- **TEXT SHOWN**:
====

It is up to consumers to decide how to visualize a gap
entry.
It should be noted that the name
field won't mean a lot for a gap
entry.
However, consumers should be capable of decoding a string there - including an
empty one.
A scope
entry (scope_entry
, scope_exit
) is intended to let the consumer
know when a certain scope has been "entered" or "exited". The concepts of
scope, entry and exit are left for the language to define, and it is assumed
the reader of this document is familiar enough with the language to have an
understanding of such concepts.
A scope
entry contains no data. Upon reading the marker, consumers are done
decoding the entire content of the entry. The underlying assumption is that
some other layer of communication is providing location or addressing information
to enable the consumer to follow through the flow of entry and exit log entries.
It is up to consumers to decide how to visualize a scope
entry.

====

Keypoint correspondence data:
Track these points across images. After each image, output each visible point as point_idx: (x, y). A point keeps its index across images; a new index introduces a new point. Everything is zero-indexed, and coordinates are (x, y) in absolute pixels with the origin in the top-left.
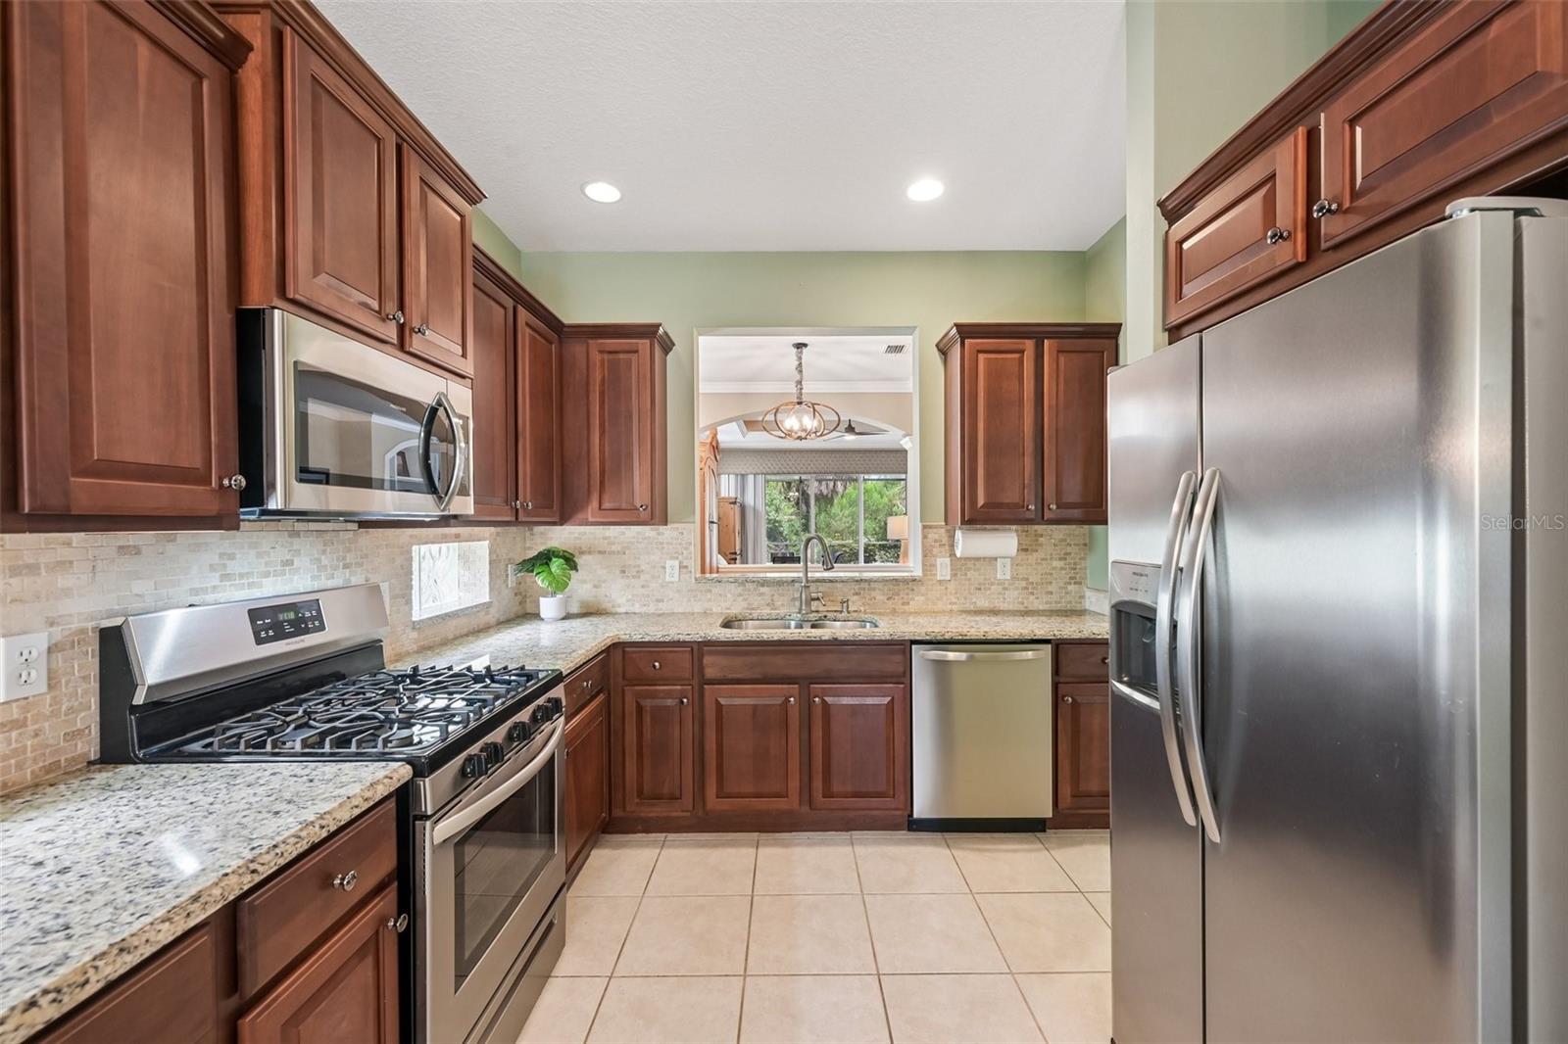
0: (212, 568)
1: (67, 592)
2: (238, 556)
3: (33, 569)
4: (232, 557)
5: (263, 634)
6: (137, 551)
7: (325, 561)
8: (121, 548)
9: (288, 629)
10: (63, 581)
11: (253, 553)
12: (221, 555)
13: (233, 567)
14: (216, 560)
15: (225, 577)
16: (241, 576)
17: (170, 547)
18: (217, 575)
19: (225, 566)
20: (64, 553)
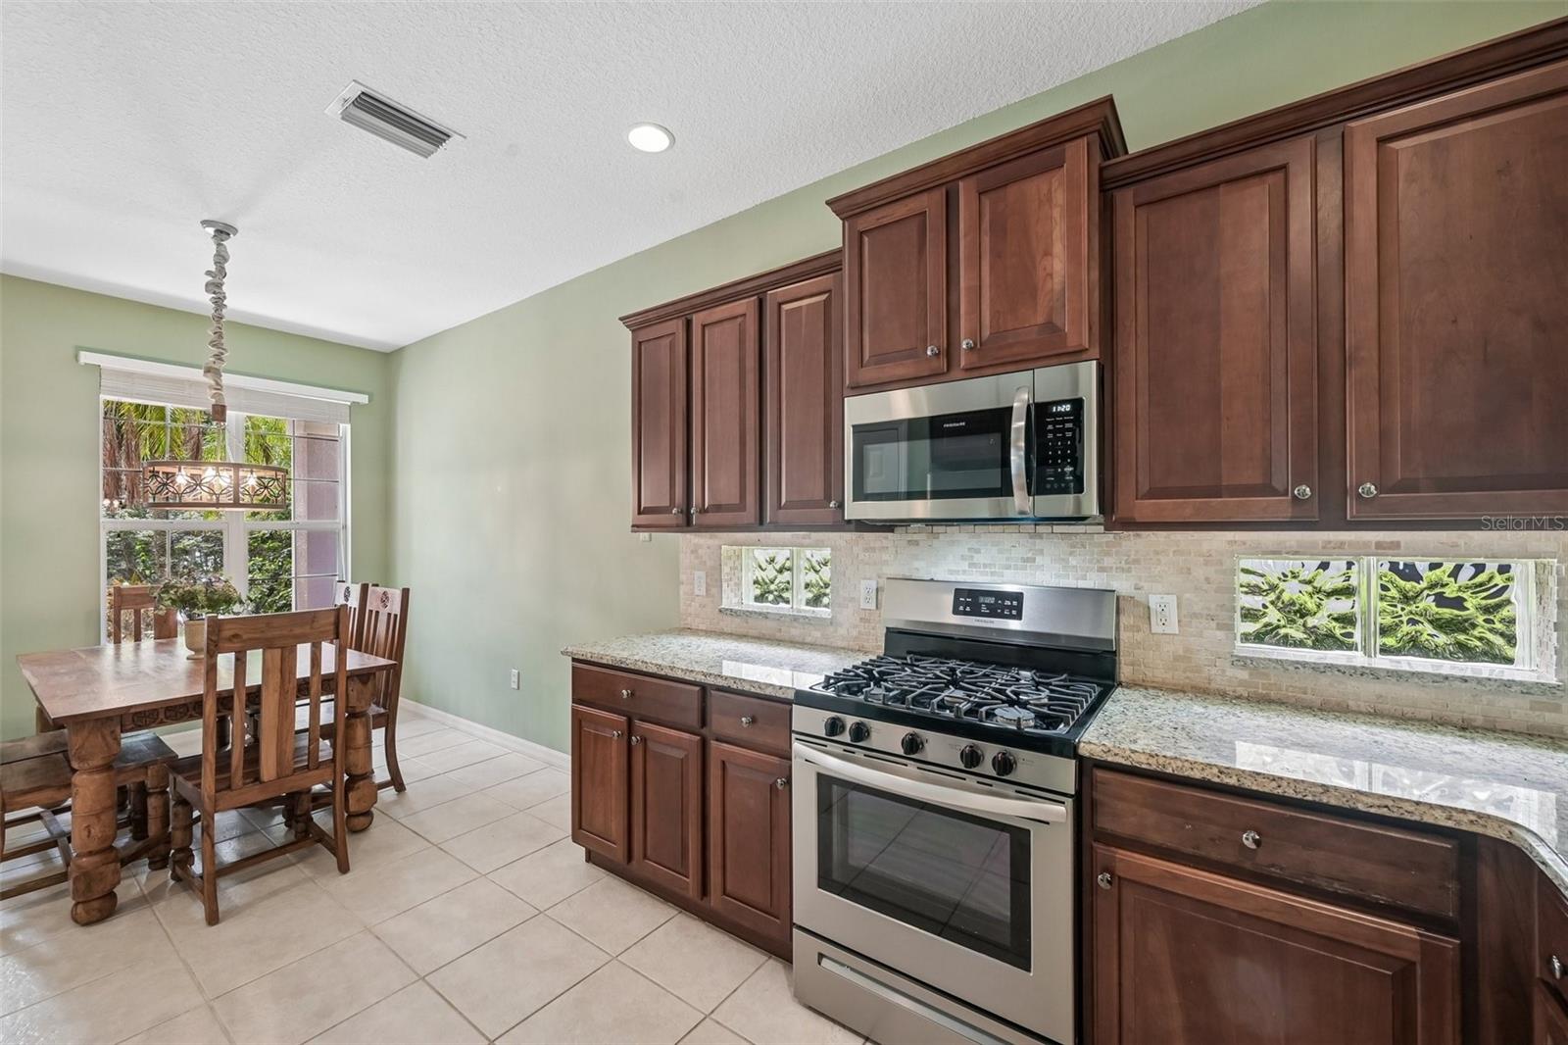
0: (963, 558)
1: (886, 562)
2: (982, 551)
3: (873, 549)
4: (978, 551)
5: (961, 608)
6: (917, 543)
7: (1073, 561)
8: (909, 541)
9: (984, 609)
10: (885, 557)
11: (995, 550)
12: (969, 549)
13: (979, 558)
14: (967, 553)
15: (971, 565)
16: (985, 566)
17: (935, 542)
18: (967, 563)
19: (972, 557)
20: (885, 543)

====

- **ACTIVITY LIST**:
- A) Reproduce the passage on gap and scope entries verbatim, between "It should be" and "of such concepts.", inclusive.
- B) Resume the passage on gap and scope entries after its last sentence and keep writing it.

- **ANSWERS FOR THE TASKS**:
- A)
It should be noted that the name
field won't mean a lot for a gap
entry.
However, consumers should be capable of decoding a string there - including an
empty one.
A scope
entry (scope_entry
, scope_exit
) is intended to let the consumer
know when a certain scope has been "entered" or "exited". The concepts of
scope, entry and exit are left for the language to define, and it is assumed
the reader of this document is familiar enough with the language to have an
understanding of such concepts.

- B)
It should be noted that the name
field won't mean a lot for a scope
entry.
However, consumers should be capable of decoding a string there - including an
empty one.
An error
log entry is intended as a placeholder for things that are missing
from the log as a result of an internal logger issue with producing data.
An error
entry is followed by string
data, possibly an empty string
.
This is meant to provide an explanation for the issue - and will most likely
be empty when the logger doesn't have an explanation (e.g. runtime errors).
It is up to consumers to decide how to visualize an error
entry.